Tuesday, September 25, 2007

playing solitaire

Playing Solitaire

A lot of people are familiar with the game of solitaire. There are those who play the game for lack of more productive things to do, while others think it’s a welcome and well deserved retreat from their usual humdrum schedule. If you’re one of those who play solitaire for lack of better things to do, you must have found yourselves getting frustrated over not completing a game in a series of ten. (Especially when you lay a wager, that if you complete this particular game, yes, you will get the promotion you’ve been waiting for, or Ana will finally agree to go out with you…things like that…come on, don’t deny it…) The computer version is more, shall we say, bamboozle-proof, that is, when there are no remaining legal moves, the game is really over (but you can always start a new game). Unlike when you play it using the playing cards, you are often tempted to modify rules to your advantage, e.g. shuffling the remaining cards, suddenly drawing one card at a time when you started with three…so, who’d say I’m not guilty? Hmmm, okay there’s no need to say I’m sorry and that it was a lapse of judgment on your part, there’s nothing far-reaching in doing this little trick to complete a silly game anyway…But then, you do realize, that it is indeed, just a game.

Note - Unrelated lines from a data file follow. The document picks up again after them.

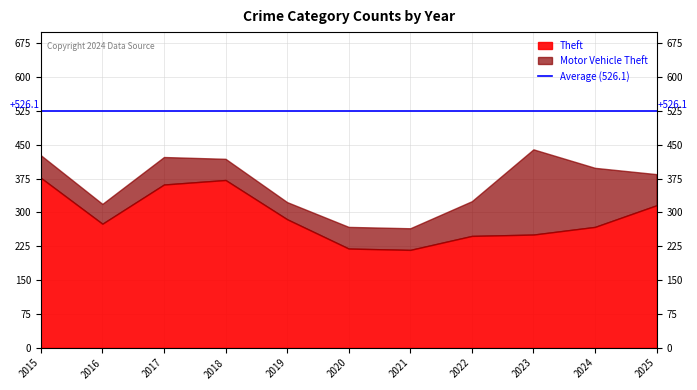

What is the total value across all series at 2024?

399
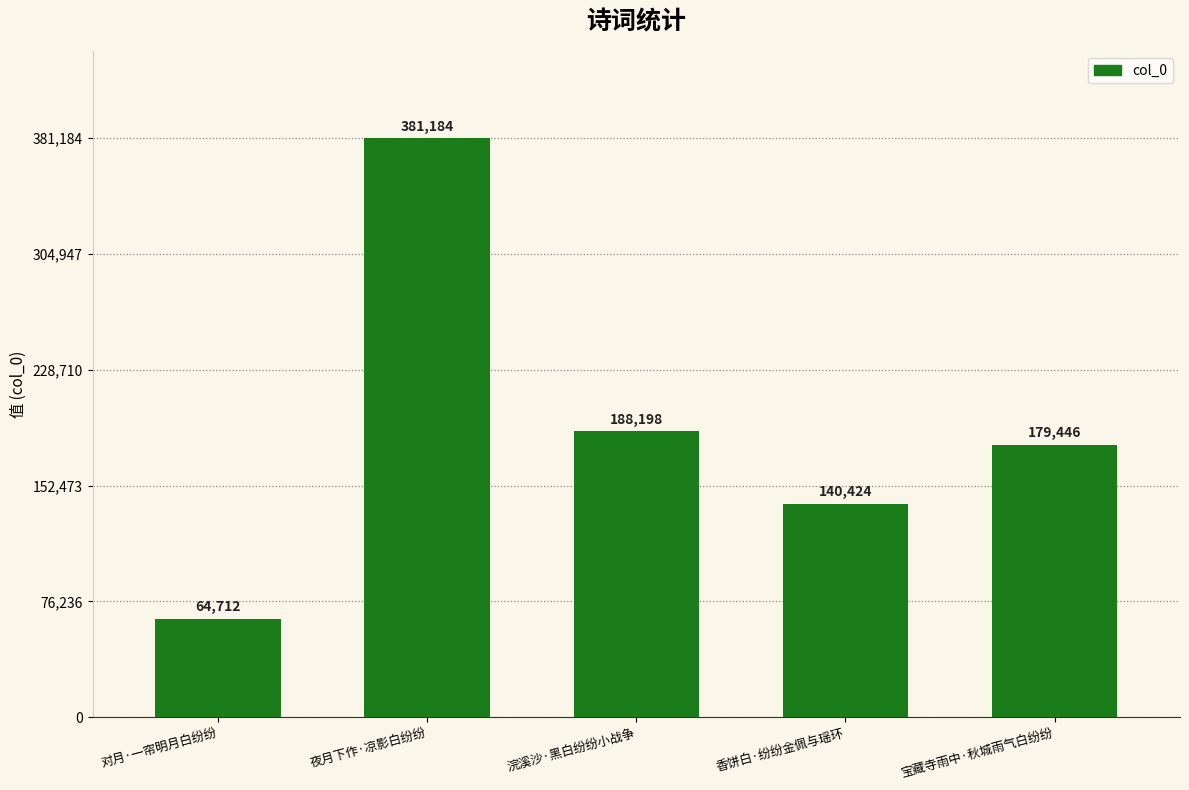

Reading left to right, extract all data points from this chart.

对月·一帘明月白纷纷=64712	夜月下作·凉影白纷纷=381184	浣溪沙·黑白纷纷小战争=188198	香饼白·纷纷金佩与瑶环=140424	宝藏寺雨中·秋城雨气白纷纷=179446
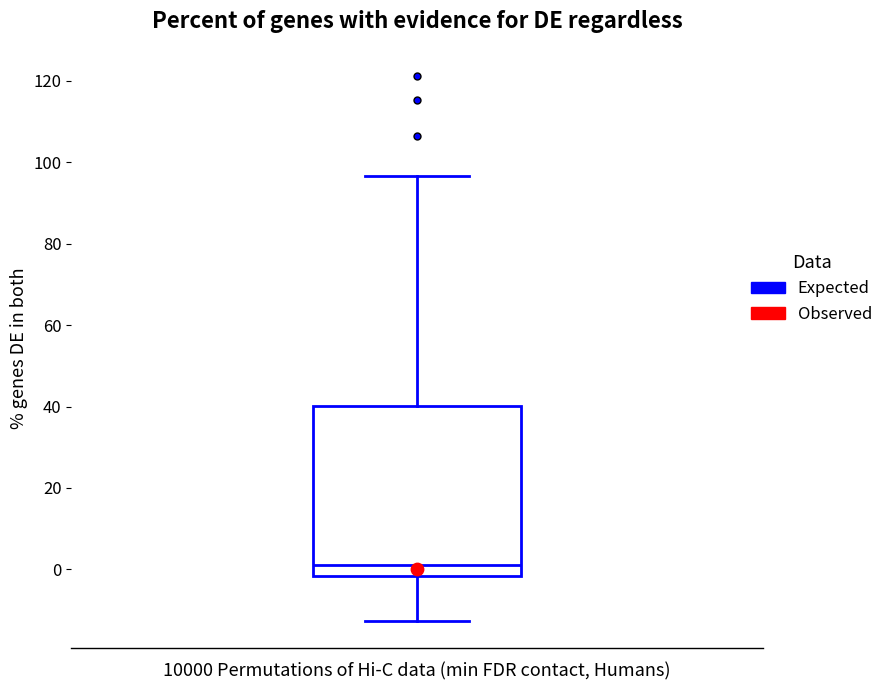

Read this box plot against the y-axis: the position of the median line, the range covered by the box, and the ends of both whiskers. The values are not printed on the chart, so give them approximately, as read against the axis.

median 2, box -2 to 40, whiskers -12 to 96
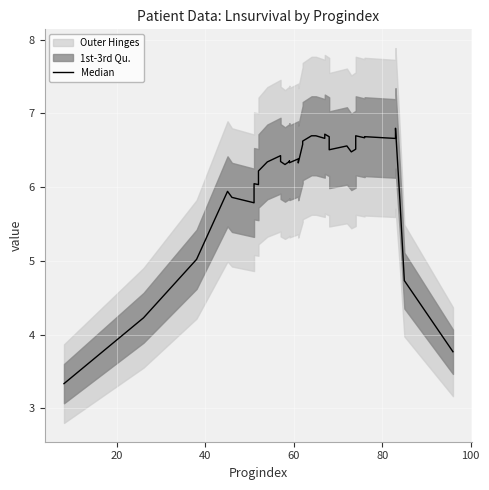

How many data points does each series have?

40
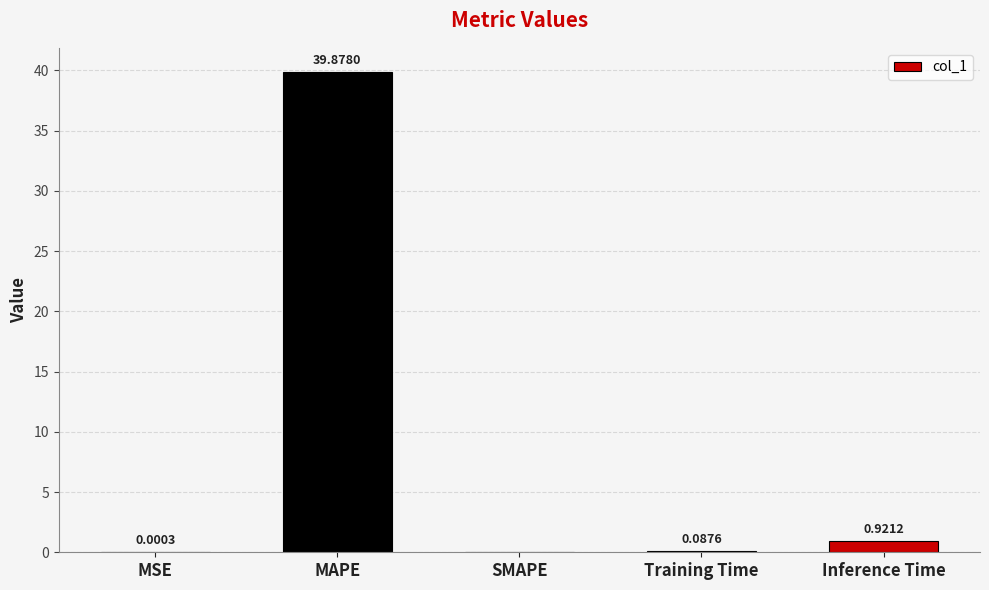

Which has a higher value, SMAPE or MAPE?

MAPE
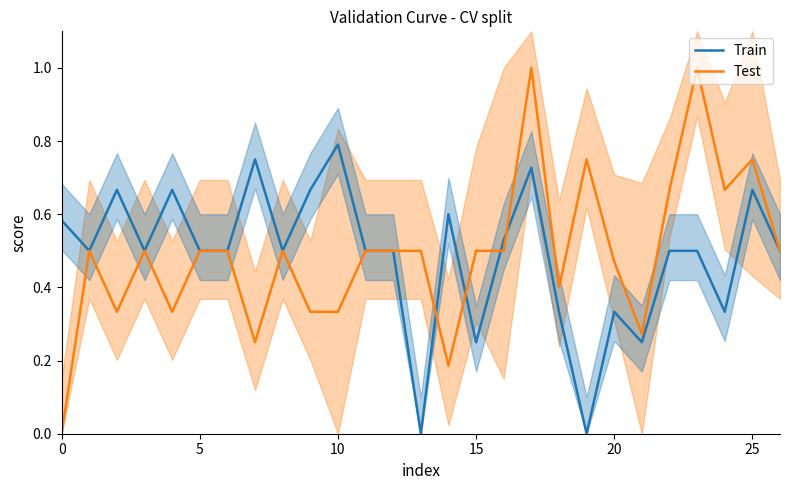

Is this an area chart (filled region under the line)?

No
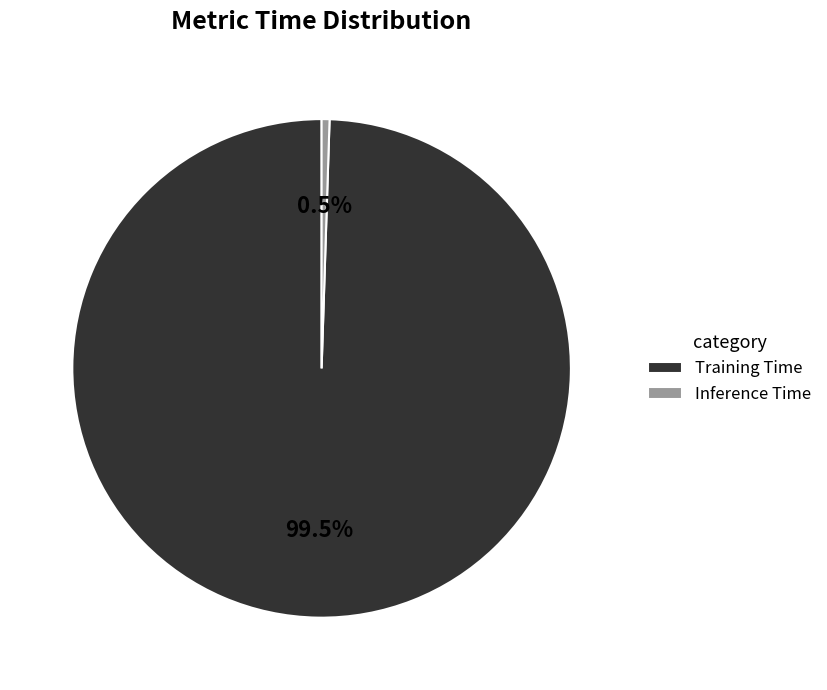

To the nearest percent, what is the average slice percentage?

50%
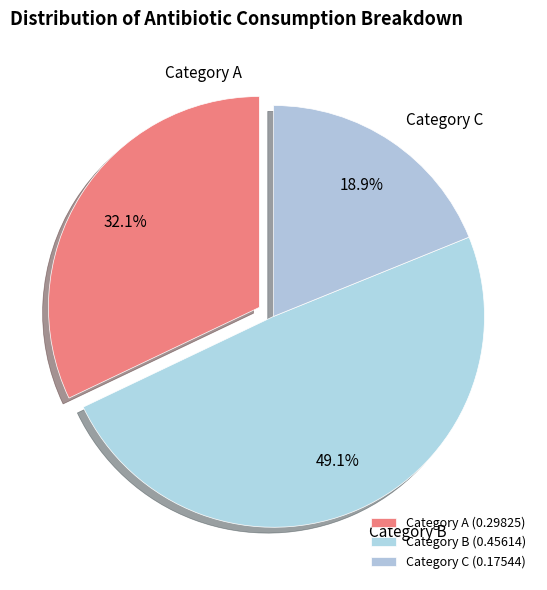

What is the total percentage of Category B and Category C?

67.9%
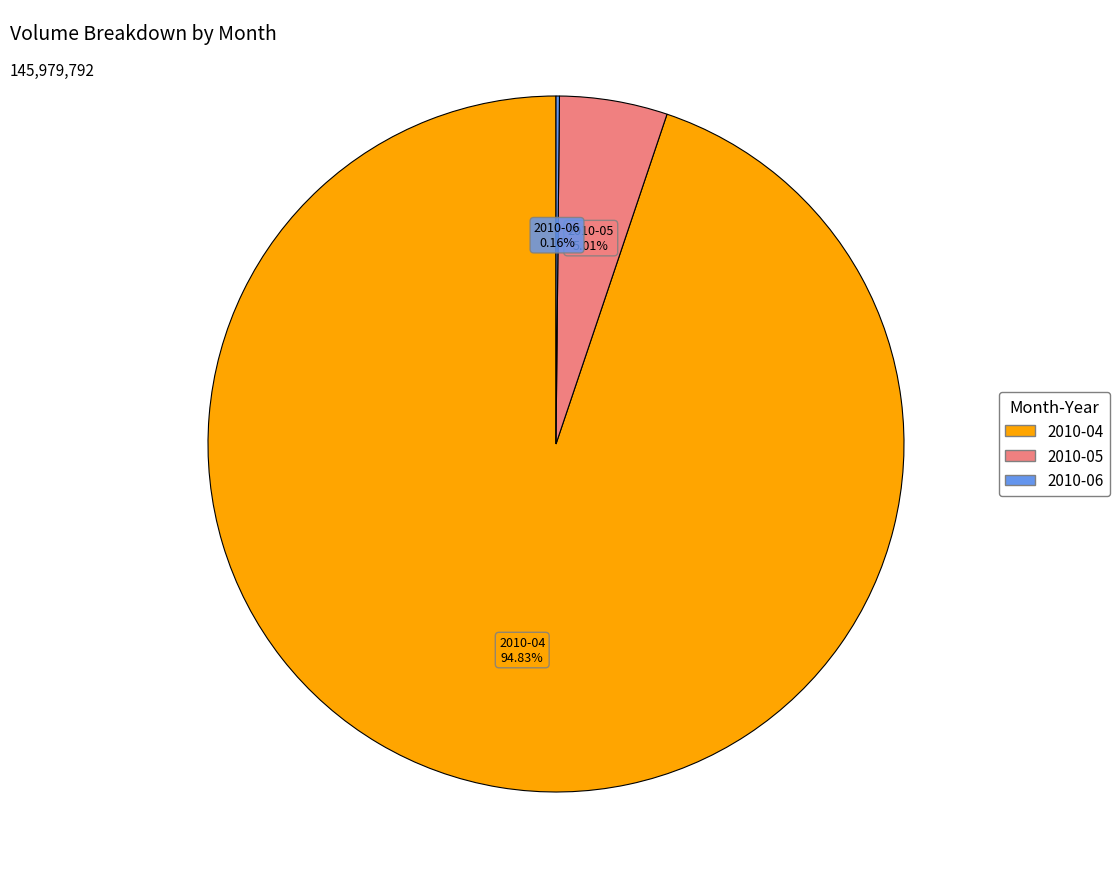

Is there any slice that represents more than half of the pie?

Yes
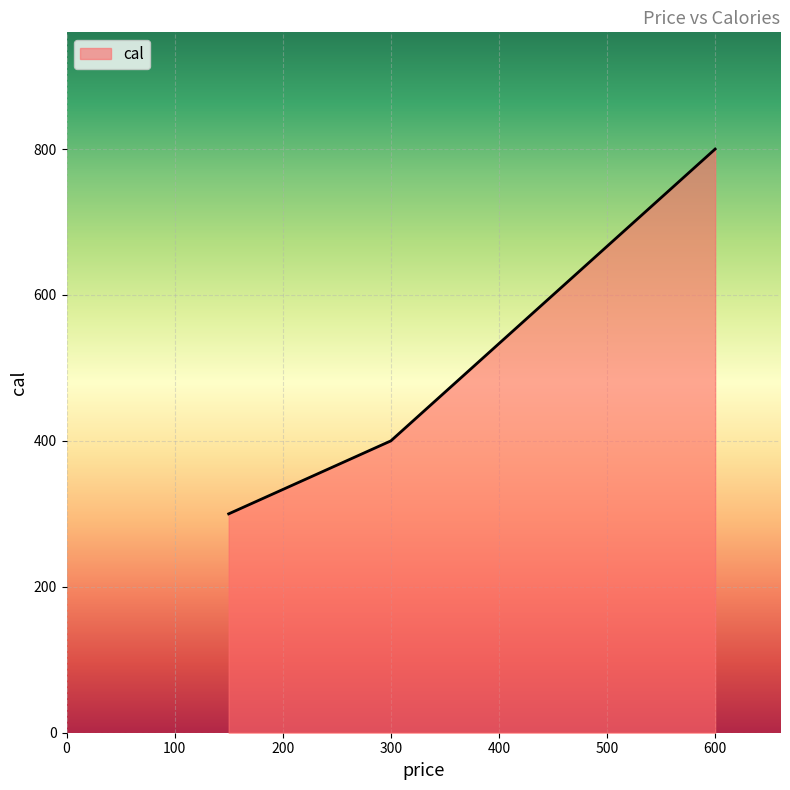

What is the smallest value displayed?

300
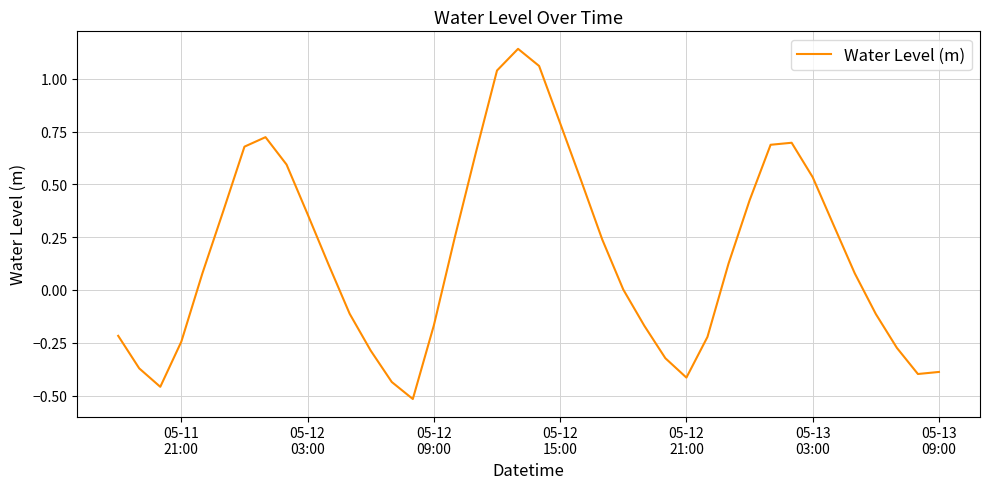

What is the difference between the maximum and minimum values?

1.7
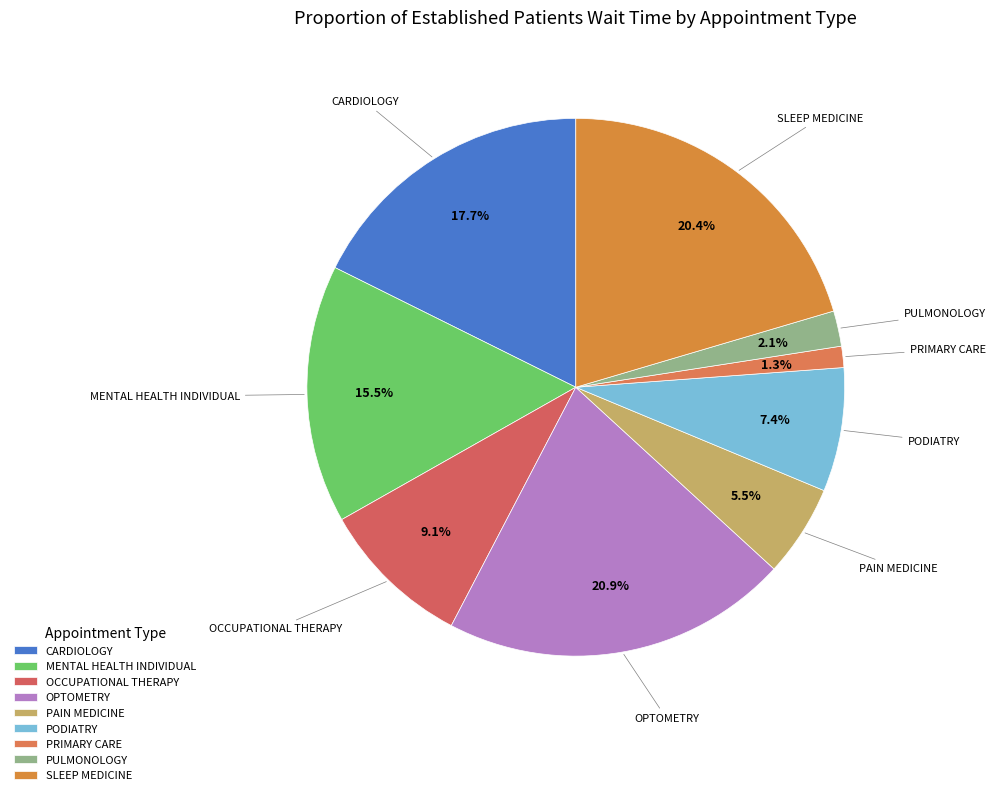

The PODIATRY slice represents 1% of the pie. True or false?

False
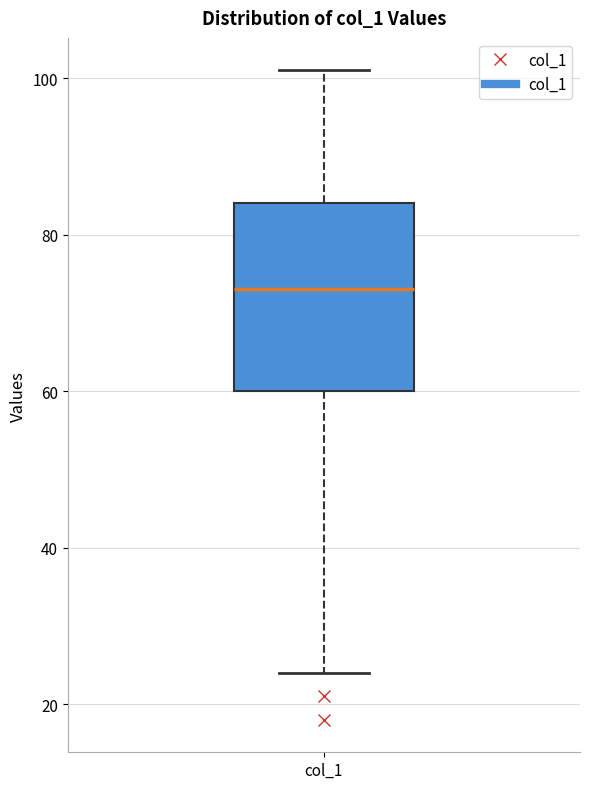

Transcribe this box plot: give where the median line is, the range the box spans, and where the two whiskers end, as read against the y-axis. The values are not printed on the chart, so give them approximately, as read against the axis.

median 74, box 60 to 84, whiskers 24 to 102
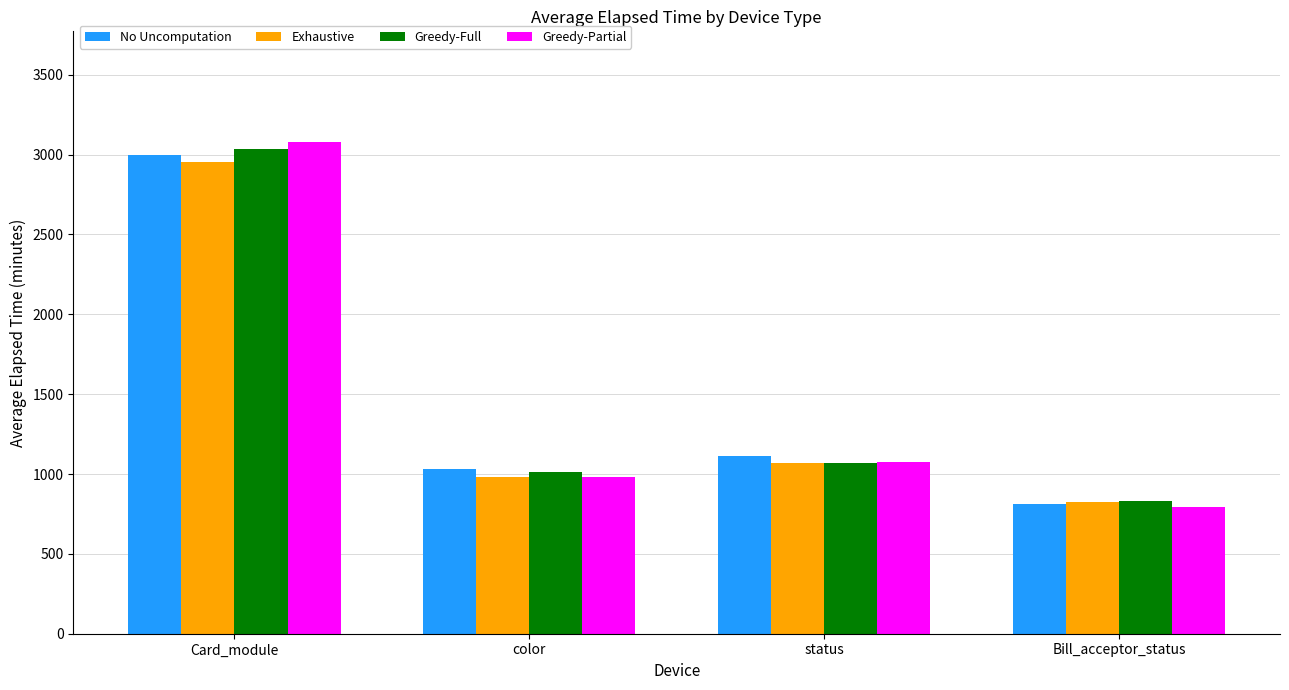

What are all the series names shown in the legend?

No Uncomputation, Exhaustive, Greedy-Full, Greedy-Partial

However, some people do treat life as game. What do we know, perhaps, life is an all-important game of solitaire. If you try and see your life the way you engage in this game, a few significant realizations inevitably strikes you. First, you start the game by laying down your cards with the object of using all the cards in the deck to build up the four suit stacks in ascending order. Then you consider all available plays and turn over cards from the deck when you have exhausted all available moves. As you go about building row stacks and suit stacks, you are faced with different choices. You sometimes encounter a fix where in you have to choose which of the two stacks you should move to an empty space. Disappointment steps in when your choice turns out to arrest the all-important card that will let you complete the game. The same goes true for a lot of choices you have to make in your life. You have chosen to simply go with the flow for the longest time, but once the unavoidable knocks, you have to make a choice and be grown-up enough to live with this choice and the consequences that will ensue, because it is not always that you’re given the luxury of undo.

On an even more earnest note, you’d probably appreciate that so much about a person’s character can even be revealed with the way he or she plays his solitaire. It is not to presume one person as an inexorable loner, simply because he or she is so hooked on solitaire. By character, we’re talking of something else deeper—that thing called integrity, which is aptly put to a test even through a seemingly trivial thing as playing this game. Integrity, they say, is doing what is right even with nobody looking—something we all need to get reacquainted and identified with and once again be completely assimilated to.

In the end, whether the cards animatedly jump on your screen is a matter of how you play your cards. For some, it would not even be an issue of winning the game but trying to come out as better individuals, with an improved sense of value, every game of solitaire they play.